« Juste incroyable de ne pas mettre cinq changements »

10 minutes

L’un entraîne au Luxembourg depuis plus de dix ans, l’autre vit sa première expérience. Pour cette reprise de BGL Ligue, Sébastien Grandjean, entraîneur du Fola Esch, et Stéphane Léoni, coach au Progrès se sont livrés dans un entretien croisé où, malgré une dynamique sportive différente, un consensus sur certains points du règlement a vite été trouvé.

Vous entraînez tous deux cette année dans un nouveau club. Comment se passe l’adaptation pour l’un et pour l’autre globalement ?

Sébastien Grandjean

Je n’ai pas eu de problèmes d’adaptations pour diverses raisons. Ayant un cabinet à Esch-sur-Alzette, je connaissais déjà beaucoup de gens du Fola – dont le directeur sportif Pascal Welter depuis longtemps – et un bon paquet des joueurs. Même si je n’y avais jamais travaillé, je savais où j’allais, comment c’était. Hormis le staff que j’ai appris a connaître, on ne peut pas dire que j’ai mis un pied dans l’inconnu.

Stéphane Léoni

C’est vrai que c’est différent pour moi puisque j’arrive dans un club ou j’ai appris à connaitre les gens. Ça se passe très bien, c’est un club familial, je suis en très bonne entente avec le président Fabio Marochi et le manager général Thomas Gilgemann. Tout se passe bien.

Vous abordez cette reprise avec deux dynamiques différentes sur le plan des résultats, mais sur la même longue période d’incertitudes et d’absence de matchs. Comment est ce qu’on réussit à garder la motivation intacte pour les joueurs quand on leur enlève le cœur de leur métier, à savoir les rencontres ?

Données présentées:
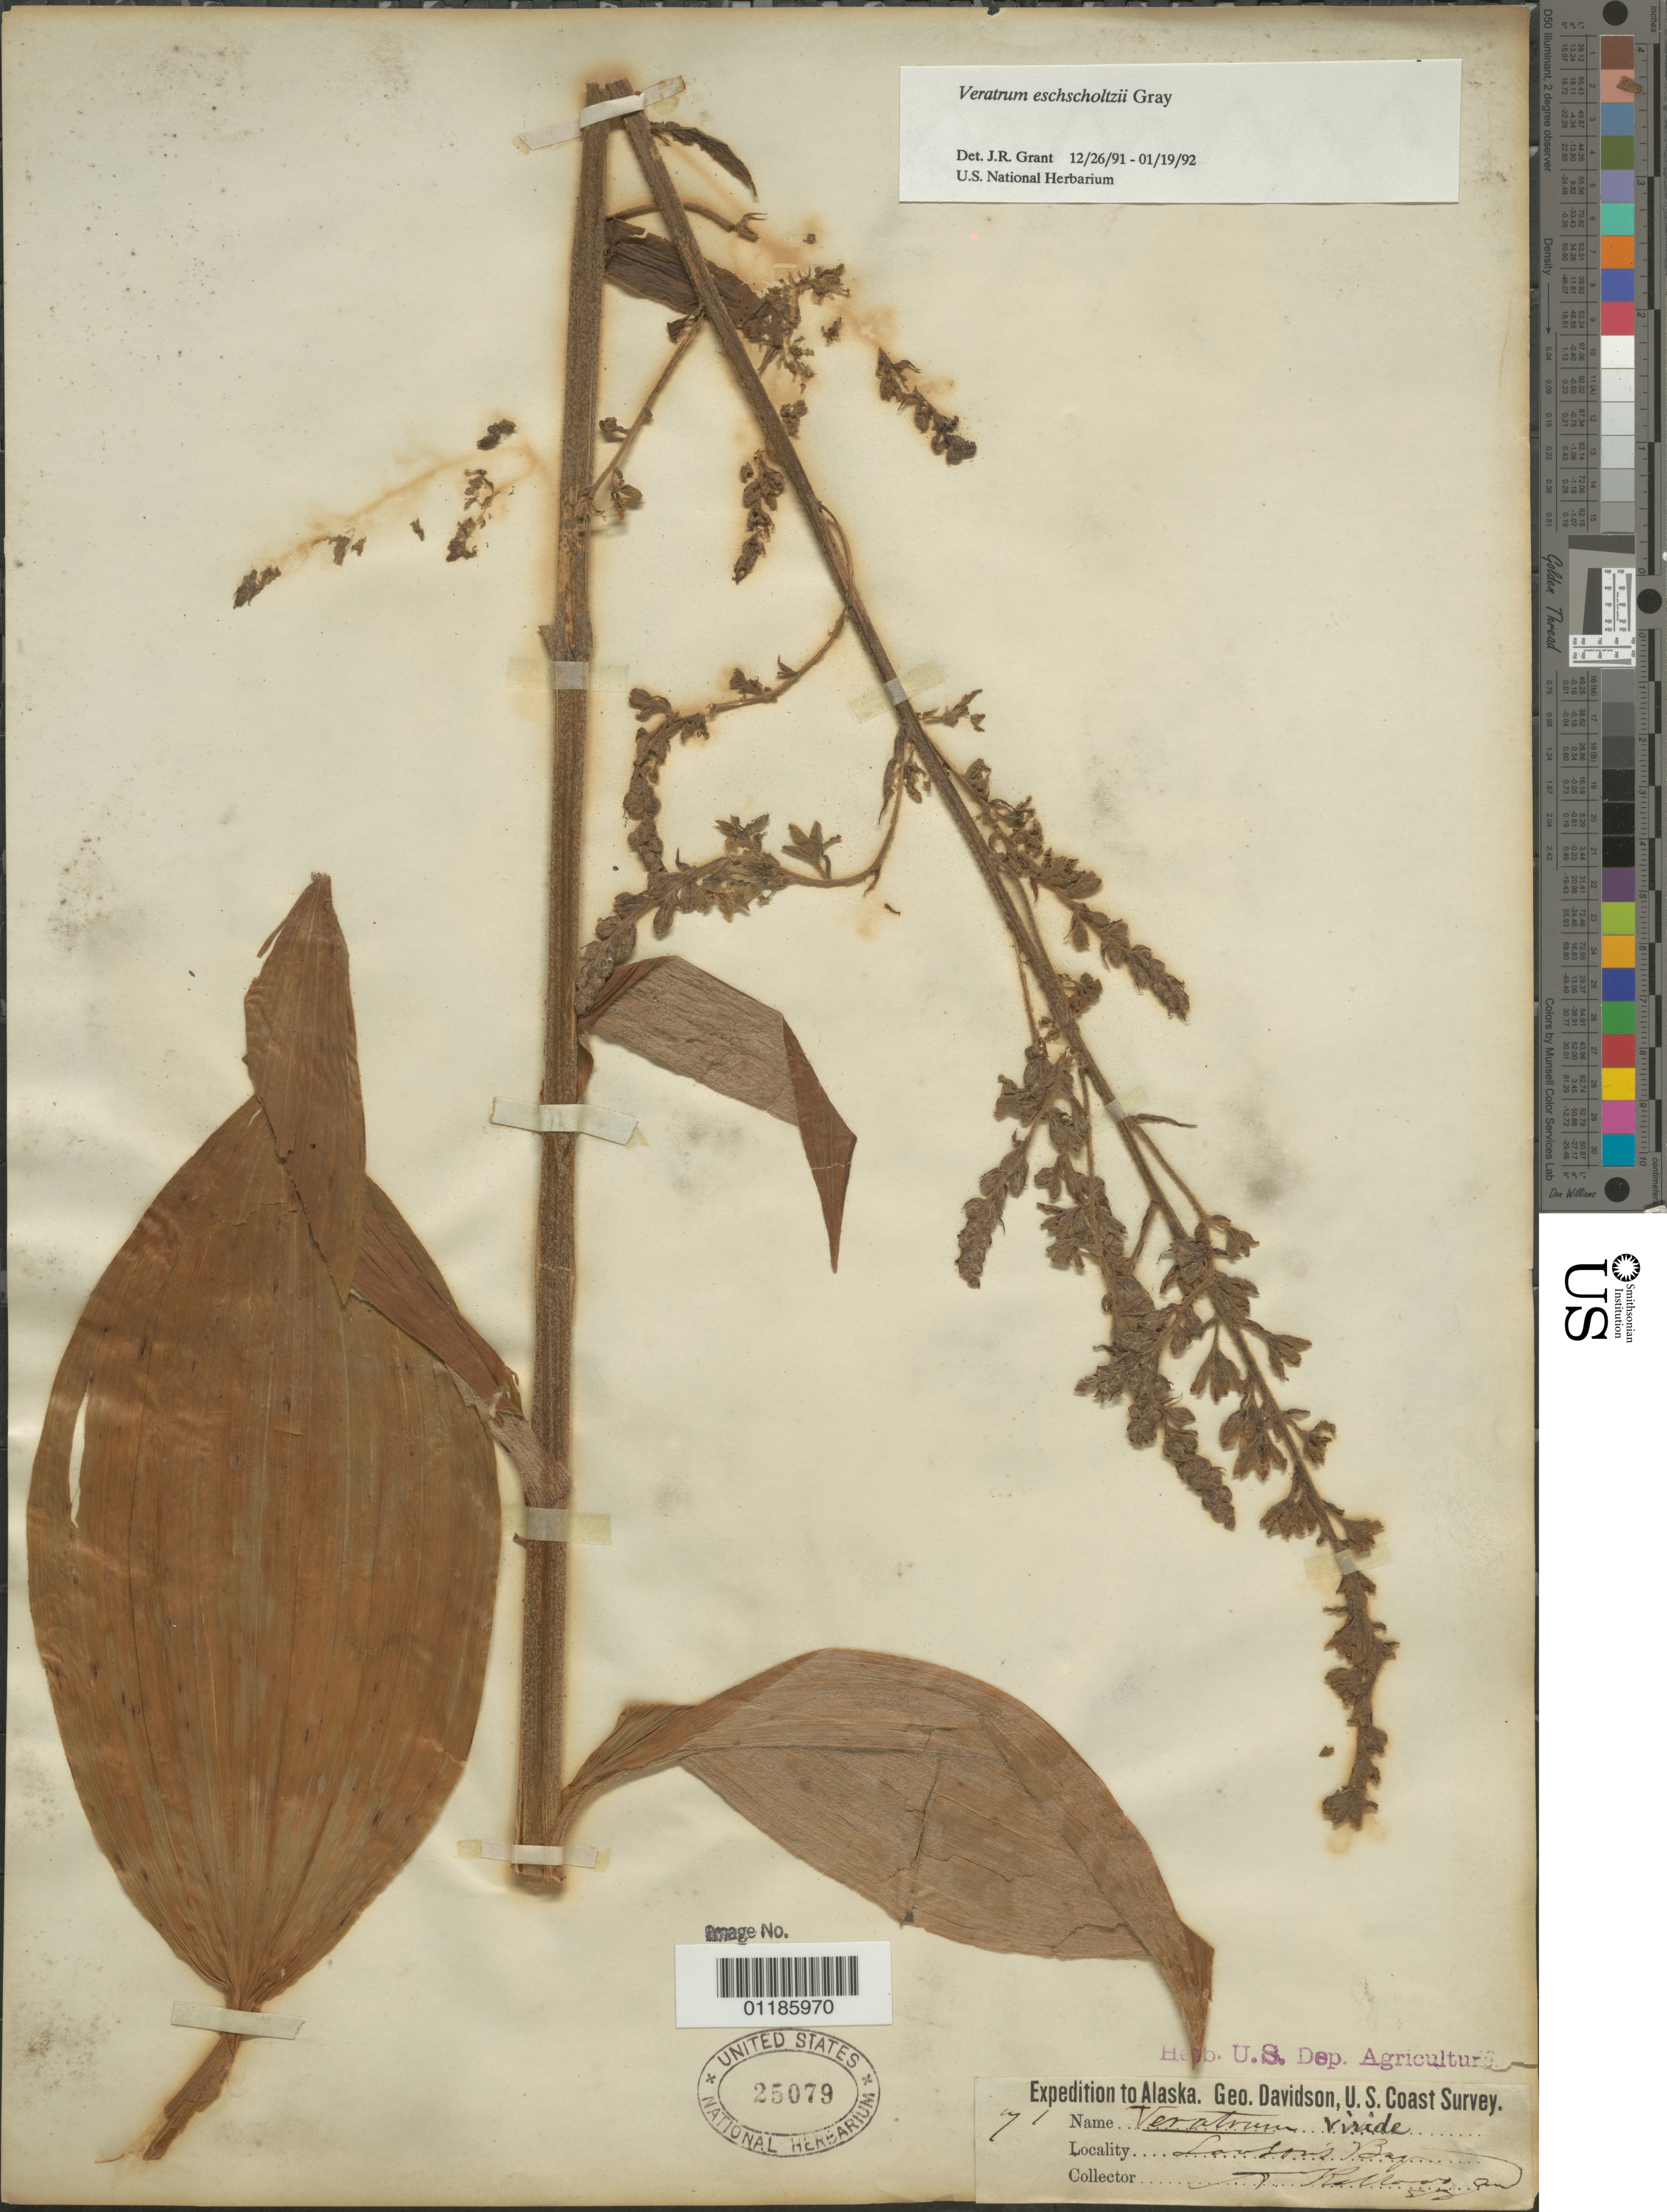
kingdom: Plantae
--
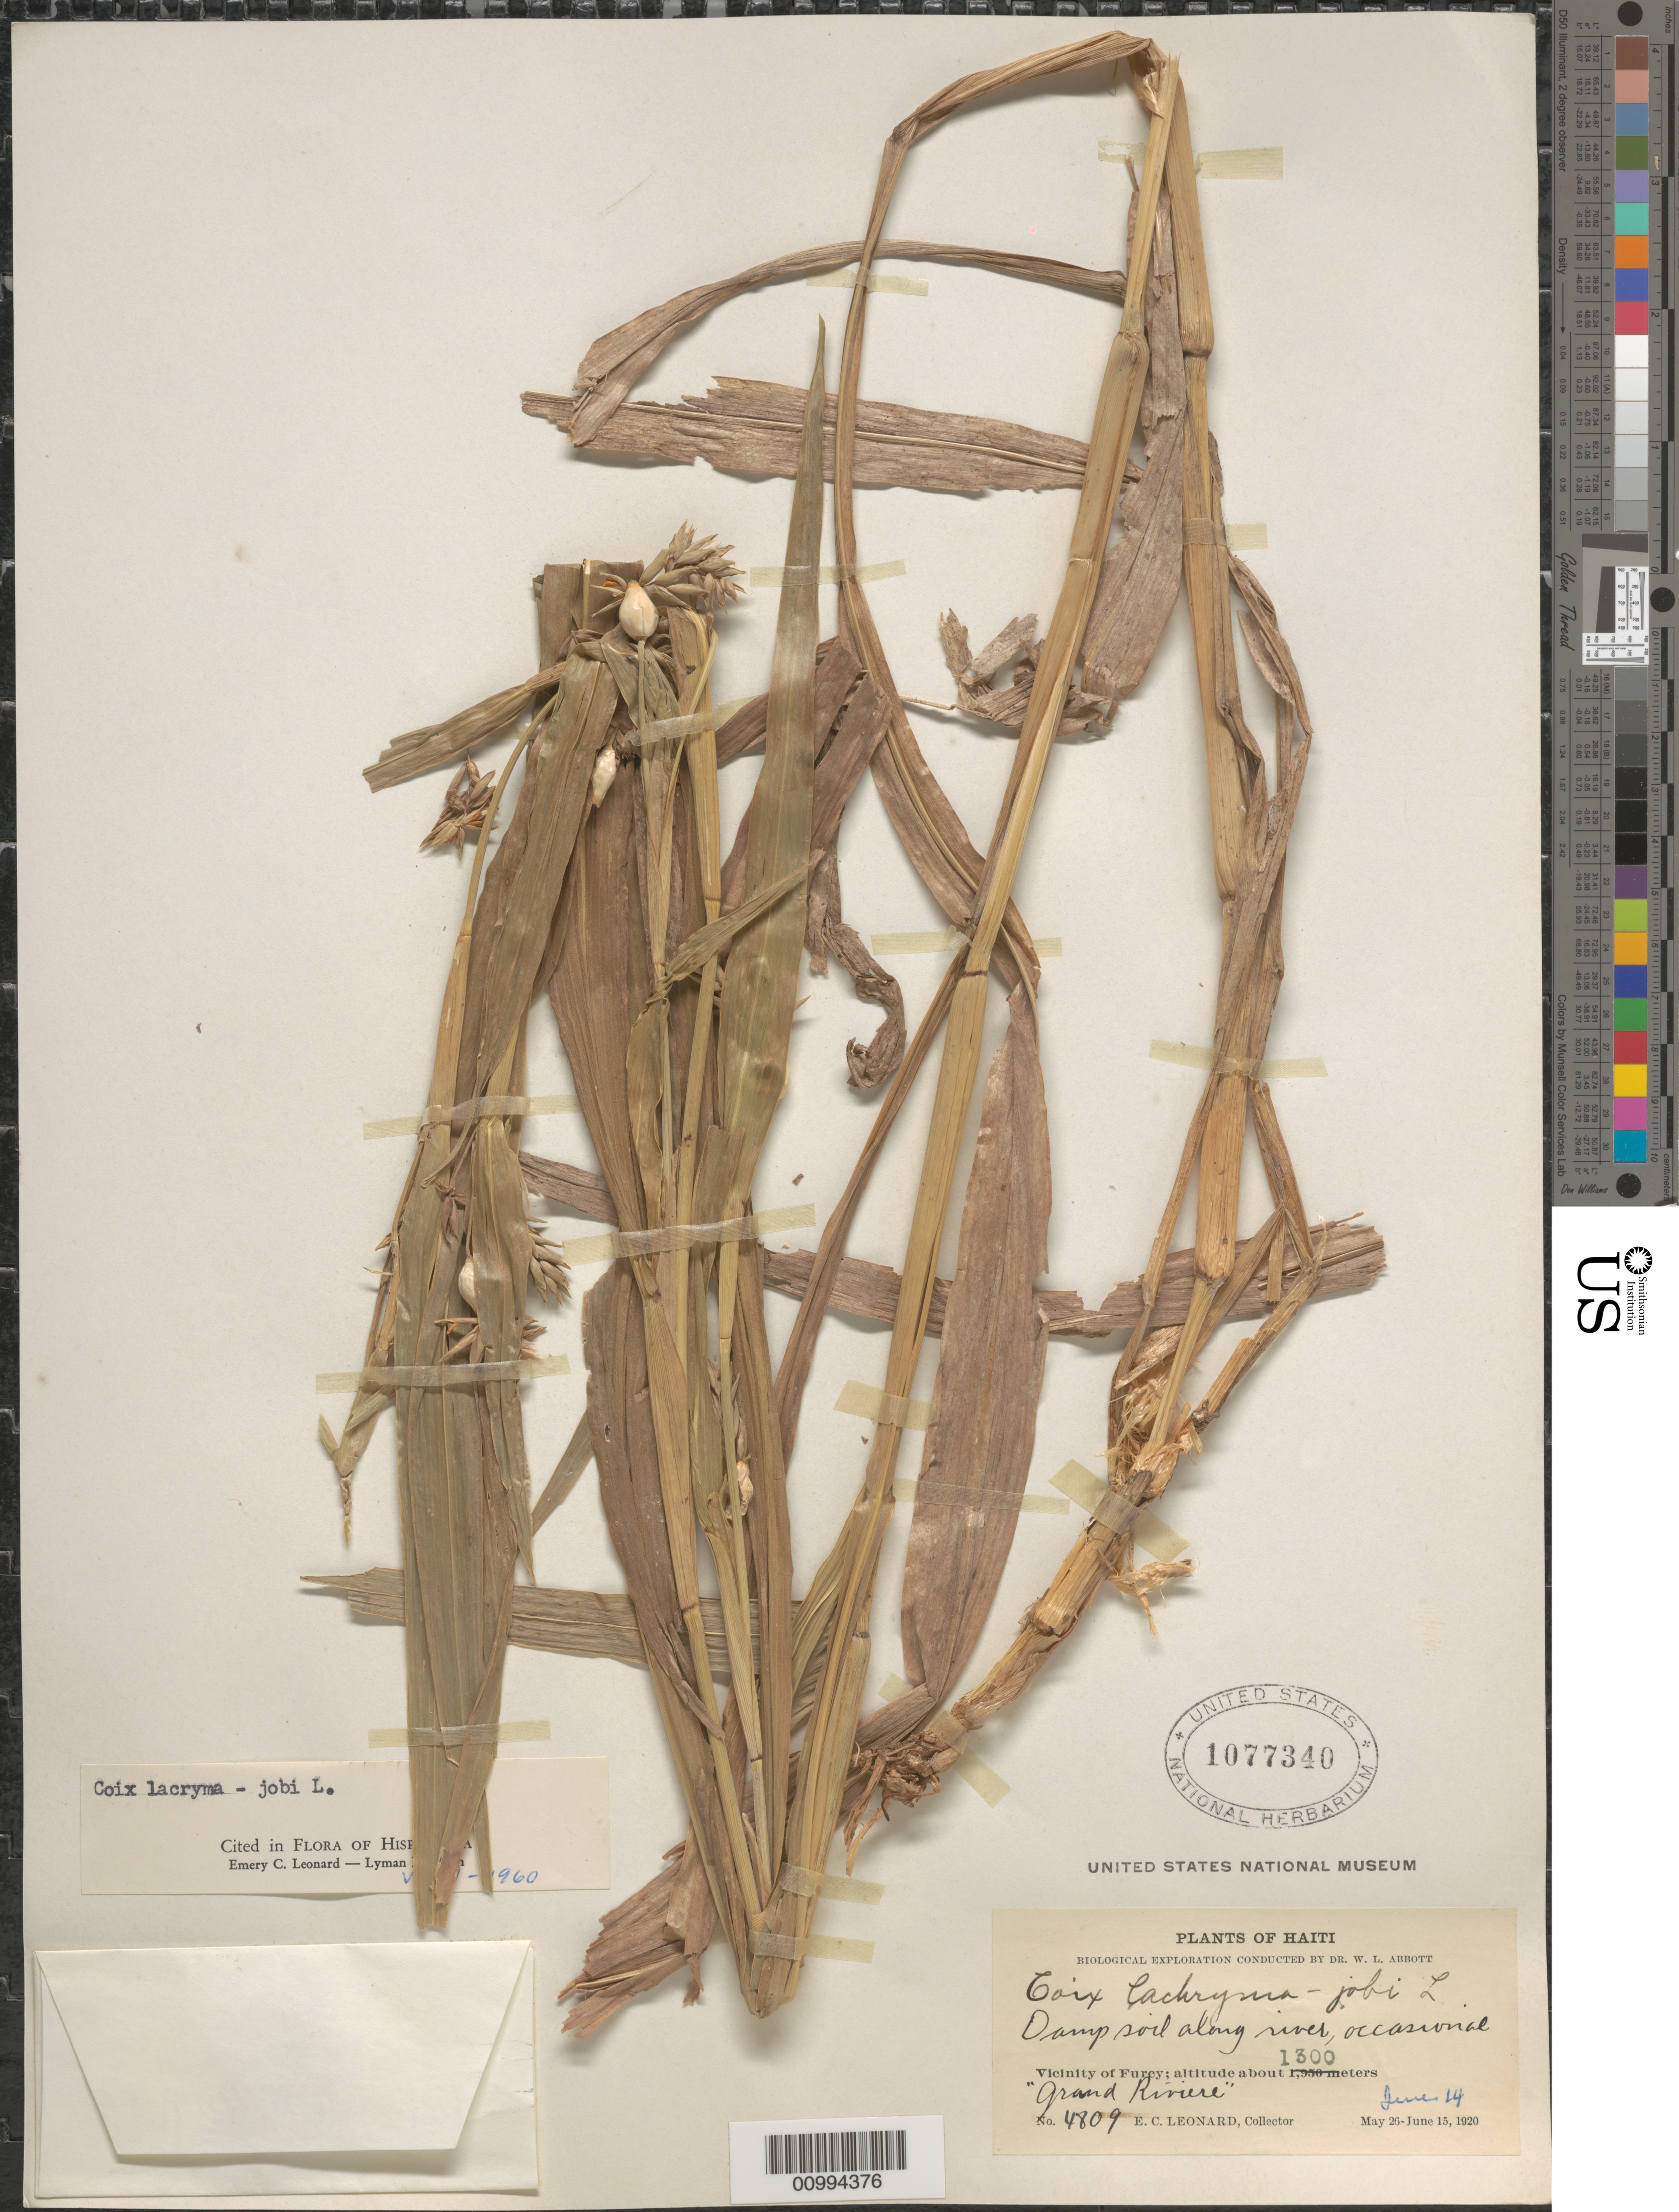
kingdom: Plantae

Consignes:
1. Remplacez « BGL Ligue » par « Division nationale » dans le passage de l'article allant de « L’un entraîne au » jusqu'à « vite été trouvé. » inclus, puis redonnez ce passage.
2. Dressez la liste de toutes les personnes désignées par leur nom dans l'article.
3. Rédigez la suite de l'article sur les deux entraîneurs, après sa dernière phrase.
Les items n'ont aucun rapport avec l'article.

Résultats:
1.
L’un entraîne au Luxembourg depuis plus de dix ans, l’autre vit sa première expérience. Pour cette reprise de Division nationale, Sébastien Grandjean, entraîneur du Fola Esch, et Stéphane Léoni, coach au Progrès se sont livrés dans un entretien croisé où, malgré une dynamique sportive différente, un consensus sur certains points du règlement a vite été trouvé.

2. Sébastien Grandjean, Stéphane Léoni, Pascal Welter, Fabio Marochi, Thomas Gilgemann

3.
S. G.

C’est vraiment pas facile. Maintenant, les joueurs sont assez adultes pour savoir qu’il y a des priorités dans la vie, à savoir la santé globale de la population. Tout le monde comprend la situation. L’accepter ou non c’est individuel, mais en tout cas il y a une prise de conscience globale de la part des joueurs. Ce qui est certain c’est que j’ai trouvé que la motivation restait intacte, y compris après chaque coupure. Je n’ai jamais senti une démotivation, ou unlaisser-aller dans le travail.

S. L.

Je pense la même chose. Après ce qui est difficile, c’est qu’évidemment quand on est coach ou joueur, on est compétiteur, et ne pas voir le match qui arrive en fin de semaine, c’est le petit bémol. Mais après, comme a dit Sebastien, la santé est la priorité, et les circonstances font que le football passe en second plan. Donc on s’adapte, on n’a pas le choix.

À titre personnel, l’un comme l’autre, comment voyez-vous la suite de la saison vis-à-vis de la crise sanitaire ? Pensez vous pouvoir aller au bout ?

S. G.

On a zéro élément qui nous permet de savoir si on va jouer un, deux, dix ou tous les matchs. On vit semaine après semaine en fonction de ce qui se passe en Europe et des décisions gouvernementales. La chance qu’on a, comparé à octobre dernier c’est qu’aujourd’hui, le gouvernement veut reprendre le sport élite, à l’image de ce qui se passe en Europe, et on ressent un désir des institutions d’aller au bout, ce qui est un grand changement. Après la suite… Bien malin celui qui pourrait le dire. On doit jouer une quasi totalité de championnat sur 3 mois et demi donc… Celui qui peut prédire ça, qu’il me dise comment il fait parce que ça m’éviterait pas mal de questionnements (rires).

S. L.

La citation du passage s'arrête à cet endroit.